OPTICAL INTERCONNECTS: Light pipes seen as path to gigascale integration
An estimated 800 scientists, engineers, and other professionals will meet next month for the ninth annual IEEE International Interconnect Technology Conference (IITC; June 5-7, San Francisco, CA), focused on enabling the interconnects in semiconductor circuitry keep up with the pace of Moore’s Law.
An estimated 800 scientists, engineers, and other professionals will meet next month for the ninth annual IEEE International Interconnect Technology Conference (IITC; June 5-7, San Francisco, CA), focused on enabling the interconnects in semiconductor circuitry keep up with the pace of Moore’s Law. One of the more visionary ideas they will encounter involves replacing current electrical interconnects between chips and circuit boards with similarly sized “light pipes” that will carry both electronic and optical signals.
Semiconductor chips with 90 nm feature sizes are currently in volume production with 65 nm chips already in early production. Feature sizes of 45 nm technology are expected to be in production in two or three years with 32 nm projected for the beginning of the next decade.
While transistor speed has traditionally been considered the limiting factor for chip performance, the speed at which information can travel along interconnects looms as the new major limiting factor.

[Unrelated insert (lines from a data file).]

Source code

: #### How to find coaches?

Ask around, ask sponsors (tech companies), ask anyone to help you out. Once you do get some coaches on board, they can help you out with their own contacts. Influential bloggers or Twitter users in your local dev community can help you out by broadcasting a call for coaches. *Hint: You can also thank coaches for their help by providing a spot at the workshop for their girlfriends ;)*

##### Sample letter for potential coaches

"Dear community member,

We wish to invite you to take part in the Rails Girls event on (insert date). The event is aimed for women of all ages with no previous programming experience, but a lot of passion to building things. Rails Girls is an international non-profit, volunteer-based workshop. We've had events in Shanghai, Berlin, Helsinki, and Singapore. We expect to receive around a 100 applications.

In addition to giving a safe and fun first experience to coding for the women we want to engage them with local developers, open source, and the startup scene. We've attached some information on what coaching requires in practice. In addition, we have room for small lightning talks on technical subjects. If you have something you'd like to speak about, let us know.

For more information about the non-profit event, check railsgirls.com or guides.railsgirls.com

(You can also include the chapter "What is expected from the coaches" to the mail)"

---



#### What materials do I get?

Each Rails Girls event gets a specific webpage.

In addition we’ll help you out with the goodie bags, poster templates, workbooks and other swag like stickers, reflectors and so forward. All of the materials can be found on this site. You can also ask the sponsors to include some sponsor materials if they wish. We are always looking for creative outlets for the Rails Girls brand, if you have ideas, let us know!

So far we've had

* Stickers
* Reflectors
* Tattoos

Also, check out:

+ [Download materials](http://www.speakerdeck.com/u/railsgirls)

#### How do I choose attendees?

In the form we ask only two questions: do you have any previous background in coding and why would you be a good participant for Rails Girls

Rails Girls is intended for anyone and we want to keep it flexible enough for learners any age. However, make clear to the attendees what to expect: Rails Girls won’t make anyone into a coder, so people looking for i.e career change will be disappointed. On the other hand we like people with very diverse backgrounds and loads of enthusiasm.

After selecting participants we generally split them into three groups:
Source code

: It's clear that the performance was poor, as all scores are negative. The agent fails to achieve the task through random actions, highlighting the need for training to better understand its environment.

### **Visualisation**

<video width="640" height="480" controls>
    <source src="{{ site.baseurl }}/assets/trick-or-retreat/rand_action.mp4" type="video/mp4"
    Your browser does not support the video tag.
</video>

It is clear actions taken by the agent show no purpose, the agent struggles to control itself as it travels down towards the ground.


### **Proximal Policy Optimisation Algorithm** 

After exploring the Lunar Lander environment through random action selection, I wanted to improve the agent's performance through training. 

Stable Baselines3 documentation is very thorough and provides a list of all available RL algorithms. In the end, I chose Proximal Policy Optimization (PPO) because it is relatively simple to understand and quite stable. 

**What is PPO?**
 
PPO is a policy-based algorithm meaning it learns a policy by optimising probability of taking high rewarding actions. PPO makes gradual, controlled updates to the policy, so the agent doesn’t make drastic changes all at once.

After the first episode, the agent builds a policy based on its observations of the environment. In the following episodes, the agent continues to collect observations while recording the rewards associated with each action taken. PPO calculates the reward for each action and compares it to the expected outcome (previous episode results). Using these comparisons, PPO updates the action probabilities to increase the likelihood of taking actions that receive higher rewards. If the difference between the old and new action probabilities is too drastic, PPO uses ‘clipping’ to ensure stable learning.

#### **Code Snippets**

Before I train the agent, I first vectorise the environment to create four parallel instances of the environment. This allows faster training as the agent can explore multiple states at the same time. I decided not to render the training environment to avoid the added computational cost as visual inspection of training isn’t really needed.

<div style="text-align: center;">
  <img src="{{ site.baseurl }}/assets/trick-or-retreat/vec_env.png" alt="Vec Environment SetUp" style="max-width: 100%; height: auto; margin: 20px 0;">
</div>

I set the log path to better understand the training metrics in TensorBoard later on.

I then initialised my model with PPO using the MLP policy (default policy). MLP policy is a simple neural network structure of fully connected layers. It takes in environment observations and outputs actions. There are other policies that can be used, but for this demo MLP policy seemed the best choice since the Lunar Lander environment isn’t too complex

The electrical resistance of metal lines increases as they are made thinner, and capacitive coupling arises among adjacent lines when they are spaced closely together, further inhibiting the passage of signals.
“I think it’s fair to say the interconnect issue is one of the most difficult challenges in the entire field of engineering,” said Stephen Luce, IITC 2006 publicity chairman and IBM distinguished engineer and chief technical executive for the company’s Essex Junction, VT, wafer fab.
Nevertheless, one does not have to look far along the exponential growth curve to the point where billions, rather than millions of transistors will be packed onto a chip, with concomitant stresses on speed and bandwidth. The International Technology Roadmap for Semiconductors projects that chipboard speed will approach 56 GHz when feature sizes shrink to 18 nm, which implies that new interconnect technologies will be required, according to Oluwafemi Ogunsola, a graduate research assistant and doctoral student at Georgia Tech (Atlanta, GA). Ogunsola and colleagues will present encouraging initial results for an optical approach to out-of-plane interconnection method between chip and board, at next month’s meeting. Unlike most such designs, however, the Georgia Tech method does not depend on a quasi-free-space transmission1.
The effectiveness of free-space solutions is limited in part by shifting alignment between chip and board due to differing coefficients of thermal expansion. So Ogunsola and colleagues propose using optical waveguides (light pipes) instead, made of a polymer that can flex to accommodate thermally induced alignment shifts. Since optical waveguides can carry higher bandwidths than electrical wires of the same size, the researchers also suggest using the light pipes to replace electrical interconnect pins (see figure). Metal coating on the exterior of the light pipes would conduct electricity along the periphery, while fiber in the core would guide optical signals.
Down, over, and up
So far they have demonstrated coupling through the light pipes to send signals from the board up into the pillar and vice versa, and they’ve also demonstrated optical coupling in a “U” shape, down one pillar, horizontally along the board, and up through another pillar. The key factor in doing this, Ogunsola said, was to come up with a repeatable method for precise fabrication of the angled mirrors needed to bend the optical signals 90° to couple from board to pillar and vice versa.
While 45° mirrors would be the intuitive choice for such a task for multimode fiber (a grating coupler would be required for single-mode), attempting to precisely fabricate such mirrors using existing processes would leave a degree of surface roughness that would render them unusable. Therefore, the Georgia Tech researchers chose to etch (100)-oriented silicon so as to reveal the (111) plane instead, which is naturally angled at 54.47°, Ogunsola said. Once the etched surface was metalized to make it reflective, the researchers found that 90° bending of light was still achieved due to confinement of the reflected light within the shaft of the waveguide, which demonstrates useful tolerance for mirror manufacturing. The next step in the research is to quantify the coupling efficiency, which is expected to be on the order of 80%.
Hassaun A. Jones-Bey
1. O. O. Ogunsola et al., 2006 IEEE Int’l. Interconnect Tech. Conf. (IITC), June 2006.